While Section 1106(a) (which sets out the prohibited transactions) begins with the language “[e]xcept as provided in section 1108 of this title,” the Court rejected defendants’ arguments that the clause incorporated Section 1108’s exemptions into the prohibitions. In light of the fact that Section 1108 contains 21 separate exemptions, and allows the Secretary of Labor to create others by regulation, the Court reasoned that reading that many exemptions as elements of prohibited transaction claims would frustrate Congress’s intent to categorically bar certain transactions. The Court further stated that defendants’ argument lacked a “principled basis” to read only some of the exemptions as elements of a prohibited transaction.

Despite its unanimous ruling, the Court acknowledged the serious practical problems this ruling may create for plan sponsors and fiduciaries. Modern administration of an ERISA plan requires reliance on third-party service providers, who are paid for the services they provide. There is, as the concurrence stated, “nothing nefarious about any of that.” Still, both the Court’s opinion and the concurrence acknowledge that, to state a claim after this ruling, all a plaintiff needs to allege to state a claim that will survive dismissal is to allege that the plan paid money to a “party in interest.” The Court found that the practical risk that this will open the floodgates to frivolous litigation “cannot overcome the statutory text and structure.”

The Court did offer some guidance to lower courts presented with barebones prohibited transaction claims.
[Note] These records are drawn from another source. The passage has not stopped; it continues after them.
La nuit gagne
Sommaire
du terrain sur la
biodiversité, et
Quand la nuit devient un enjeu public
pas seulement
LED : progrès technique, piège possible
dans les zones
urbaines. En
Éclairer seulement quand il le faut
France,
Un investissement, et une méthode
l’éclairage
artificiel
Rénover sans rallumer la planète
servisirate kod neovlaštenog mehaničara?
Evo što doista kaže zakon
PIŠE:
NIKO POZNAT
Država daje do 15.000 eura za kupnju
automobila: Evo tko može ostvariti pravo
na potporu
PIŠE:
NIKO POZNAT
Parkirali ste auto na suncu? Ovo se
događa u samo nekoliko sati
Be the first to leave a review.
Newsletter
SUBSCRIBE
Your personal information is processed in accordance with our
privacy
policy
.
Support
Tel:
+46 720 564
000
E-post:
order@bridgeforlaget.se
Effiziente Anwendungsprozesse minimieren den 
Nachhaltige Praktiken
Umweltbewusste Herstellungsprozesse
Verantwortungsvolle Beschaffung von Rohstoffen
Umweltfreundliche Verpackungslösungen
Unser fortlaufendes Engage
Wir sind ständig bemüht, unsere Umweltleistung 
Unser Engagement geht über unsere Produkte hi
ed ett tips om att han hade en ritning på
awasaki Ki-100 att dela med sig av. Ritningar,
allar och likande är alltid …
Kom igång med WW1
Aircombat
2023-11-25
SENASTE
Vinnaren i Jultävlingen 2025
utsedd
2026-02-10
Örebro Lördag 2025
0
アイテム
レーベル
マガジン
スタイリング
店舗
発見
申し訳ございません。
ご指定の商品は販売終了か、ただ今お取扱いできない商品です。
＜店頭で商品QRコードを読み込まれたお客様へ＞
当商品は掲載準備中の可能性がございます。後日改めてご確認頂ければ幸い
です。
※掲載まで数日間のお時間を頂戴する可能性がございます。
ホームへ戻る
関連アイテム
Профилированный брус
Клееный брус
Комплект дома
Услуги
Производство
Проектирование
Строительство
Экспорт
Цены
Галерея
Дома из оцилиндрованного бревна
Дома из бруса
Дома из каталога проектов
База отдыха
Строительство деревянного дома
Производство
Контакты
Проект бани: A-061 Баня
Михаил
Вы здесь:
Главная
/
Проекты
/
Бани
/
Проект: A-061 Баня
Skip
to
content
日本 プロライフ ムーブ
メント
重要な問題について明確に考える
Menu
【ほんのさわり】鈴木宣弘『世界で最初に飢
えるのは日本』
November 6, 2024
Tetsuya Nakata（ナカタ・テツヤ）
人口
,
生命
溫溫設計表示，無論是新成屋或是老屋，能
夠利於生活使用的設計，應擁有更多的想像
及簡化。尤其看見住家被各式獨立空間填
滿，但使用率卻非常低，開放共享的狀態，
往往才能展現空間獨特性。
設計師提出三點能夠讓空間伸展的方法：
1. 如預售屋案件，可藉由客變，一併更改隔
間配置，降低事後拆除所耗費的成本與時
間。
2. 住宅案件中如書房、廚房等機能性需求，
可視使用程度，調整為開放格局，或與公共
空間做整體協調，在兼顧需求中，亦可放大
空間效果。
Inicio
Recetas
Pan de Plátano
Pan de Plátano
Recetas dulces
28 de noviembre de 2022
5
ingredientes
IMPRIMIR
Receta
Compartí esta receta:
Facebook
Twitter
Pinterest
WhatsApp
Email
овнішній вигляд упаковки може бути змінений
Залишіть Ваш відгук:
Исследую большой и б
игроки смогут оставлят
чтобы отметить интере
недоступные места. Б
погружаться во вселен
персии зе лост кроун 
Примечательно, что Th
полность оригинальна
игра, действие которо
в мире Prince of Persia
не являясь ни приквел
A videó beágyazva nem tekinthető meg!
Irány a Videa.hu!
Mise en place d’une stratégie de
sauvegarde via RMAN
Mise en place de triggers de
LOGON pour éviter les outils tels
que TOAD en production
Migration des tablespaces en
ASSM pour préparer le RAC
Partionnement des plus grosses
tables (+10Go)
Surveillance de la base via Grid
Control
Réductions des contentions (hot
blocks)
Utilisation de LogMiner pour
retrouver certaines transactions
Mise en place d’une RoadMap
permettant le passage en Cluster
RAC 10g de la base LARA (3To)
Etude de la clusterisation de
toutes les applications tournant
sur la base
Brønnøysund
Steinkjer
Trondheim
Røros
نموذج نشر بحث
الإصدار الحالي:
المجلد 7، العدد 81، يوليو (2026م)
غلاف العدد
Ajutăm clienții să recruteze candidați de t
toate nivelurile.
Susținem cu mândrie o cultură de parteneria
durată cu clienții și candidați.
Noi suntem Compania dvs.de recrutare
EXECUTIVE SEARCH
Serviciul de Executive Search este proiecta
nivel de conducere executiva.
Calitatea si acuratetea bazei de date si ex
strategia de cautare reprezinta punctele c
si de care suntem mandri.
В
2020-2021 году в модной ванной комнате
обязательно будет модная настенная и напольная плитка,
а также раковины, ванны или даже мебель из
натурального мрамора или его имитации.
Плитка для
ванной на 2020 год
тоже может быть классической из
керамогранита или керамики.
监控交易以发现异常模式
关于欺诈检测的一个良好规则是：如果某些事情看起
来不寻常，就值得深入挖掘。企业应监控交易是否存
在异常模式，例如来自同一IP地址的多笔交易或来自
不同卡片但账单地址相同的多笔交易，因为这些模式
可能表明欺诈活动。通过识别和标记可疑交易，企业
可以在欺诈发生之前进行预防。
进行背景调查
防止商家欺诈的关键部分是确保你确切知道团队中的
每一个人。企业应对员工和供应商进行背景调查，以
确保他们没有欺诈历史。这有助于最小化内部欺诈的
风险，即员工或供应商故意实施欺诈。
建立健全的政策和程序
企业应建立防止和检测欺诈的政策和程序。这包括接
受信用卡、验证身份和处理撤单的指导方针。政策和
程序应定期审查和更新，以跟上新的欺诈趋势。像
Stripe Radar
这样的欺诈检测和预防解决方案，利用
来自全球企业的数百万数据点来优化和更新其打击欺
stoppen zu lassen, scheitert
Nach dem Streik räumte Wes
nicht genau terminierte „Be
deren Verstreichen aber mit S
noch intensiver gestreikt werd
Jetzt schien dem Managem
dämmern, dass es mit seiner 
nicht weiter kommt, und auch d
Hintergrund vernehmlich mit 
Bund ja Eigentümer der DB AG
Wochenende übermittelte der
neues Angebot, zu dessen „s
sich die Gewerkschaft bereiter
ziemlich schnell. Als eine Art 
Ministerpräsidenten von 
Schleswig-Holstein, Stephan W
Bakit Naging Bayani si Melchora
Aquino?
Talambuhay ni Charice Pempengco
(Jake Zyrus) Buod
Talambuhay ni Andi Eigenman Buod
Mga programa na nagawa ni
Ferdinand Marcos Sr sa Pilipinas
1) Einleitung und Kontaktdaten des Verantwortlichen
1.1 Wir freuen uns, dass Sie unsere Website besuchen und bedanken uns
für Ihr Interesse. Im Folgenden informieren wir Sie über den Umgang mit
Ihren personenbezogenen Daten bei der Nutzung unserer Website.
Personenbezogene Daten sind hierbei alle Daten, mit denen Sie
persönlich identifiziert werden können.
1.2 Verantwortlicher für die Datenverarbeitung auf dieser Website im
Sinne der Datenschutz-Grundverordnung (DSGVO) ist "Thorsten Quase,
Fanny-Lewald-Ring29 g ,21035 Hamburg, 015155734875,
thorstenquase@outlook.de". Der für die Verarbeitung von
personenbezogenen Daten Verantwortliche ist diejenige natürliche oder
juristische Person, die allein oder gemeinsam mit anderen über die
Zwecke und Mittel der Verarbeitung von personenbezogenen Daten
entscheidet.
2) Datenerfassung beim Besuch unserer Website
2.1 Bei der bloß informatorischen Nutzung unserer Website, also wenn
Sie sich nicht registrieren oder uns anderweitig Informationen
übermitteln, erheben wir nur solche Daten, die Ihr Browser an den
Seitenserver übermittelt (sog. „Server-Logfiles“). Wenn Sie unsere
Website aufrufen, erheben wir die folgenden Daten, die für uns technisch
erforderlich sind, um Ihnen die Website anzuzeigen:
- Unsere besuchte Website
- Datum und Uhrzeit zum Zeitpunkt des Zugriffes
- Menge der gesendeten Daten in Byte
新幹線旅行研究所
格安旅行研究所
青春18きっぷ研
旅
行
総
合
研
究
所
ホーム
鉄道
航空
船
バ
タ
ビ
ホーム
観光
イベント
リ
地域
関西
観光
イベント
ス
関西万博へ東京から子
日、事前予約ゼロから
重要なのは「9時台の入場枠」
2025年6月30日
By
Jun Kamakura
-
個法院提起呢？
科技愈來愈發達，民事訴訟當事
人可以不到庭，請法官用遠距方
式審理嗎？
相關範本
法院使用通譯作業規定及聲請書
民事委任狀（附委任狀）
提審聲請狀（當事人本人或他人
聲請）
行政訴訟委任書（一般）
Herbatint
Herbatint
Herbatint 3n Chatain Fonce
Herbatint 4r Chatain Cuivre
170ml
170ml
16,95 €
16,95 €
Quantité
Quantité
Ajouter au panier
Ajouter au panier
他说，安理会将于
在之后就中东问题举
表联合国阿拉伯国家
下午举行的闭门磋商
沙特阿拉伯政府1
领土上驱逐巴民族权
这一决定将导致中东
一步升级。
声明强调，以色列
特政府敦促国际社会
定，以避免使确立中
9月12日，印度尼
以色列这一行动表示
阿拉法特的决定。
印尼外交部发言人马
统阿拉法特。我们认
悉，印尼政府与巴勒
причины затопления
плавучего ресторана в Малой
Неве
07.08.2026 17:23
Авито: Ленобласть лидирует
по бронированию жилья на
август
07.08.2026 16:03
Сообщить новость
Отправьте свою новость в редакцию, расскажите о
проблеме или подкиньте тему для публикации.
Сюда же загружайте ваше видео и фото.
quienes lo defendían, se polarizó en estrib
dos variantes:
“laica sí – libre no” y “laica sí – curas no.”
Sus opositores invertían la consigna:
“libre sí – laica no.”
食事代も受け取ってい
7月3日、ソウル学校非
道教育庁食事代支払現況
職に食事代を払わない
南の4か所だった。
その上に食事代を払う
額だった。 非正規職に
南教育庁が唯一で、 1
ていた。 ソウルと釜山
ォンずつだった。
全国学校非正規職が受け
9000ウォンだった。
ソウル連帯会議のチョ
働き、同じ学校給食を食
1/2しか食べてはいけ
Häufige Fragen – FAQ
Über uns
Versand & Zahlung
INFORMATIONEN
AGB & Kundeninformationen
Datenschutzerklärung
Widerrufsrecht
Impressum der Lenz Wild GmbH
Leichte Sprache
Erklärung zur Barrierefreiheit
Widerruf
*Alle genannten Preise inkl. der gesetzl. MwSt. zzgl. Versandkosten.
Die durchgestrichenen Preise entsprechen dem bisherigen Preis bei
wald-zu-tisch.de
The Court proposed, for example, invoking the rarely-used provisions of Fed. R. Civ. P. 7(a)(7) to require plaintiffs to file a reply to an answer to plead how an exemption does not apply (and then dismissing suits if plaintiffs cannot do so). The Court also cautioned that Rule 11 sanctions and ERISA’s fee-shifting provision can be used as deterrents where plaintiffs seek to capitalize on the lower pleading standard created by this opinion.

Only time will tell if lower courts take this guidance, and exercise this authority to prevent meritless prohibited transaction claims. If they do not, defendants will face the difficult choice of balancing the costs, burdens, and uncertainty of litigation against the possibility of settlement, even in situations such as those noted in the concurrence where they are “convinced that they would win if the litigation continued.” We will continue to closely monitor the evolution of prohibited transaction litigation in the wake of this ruling.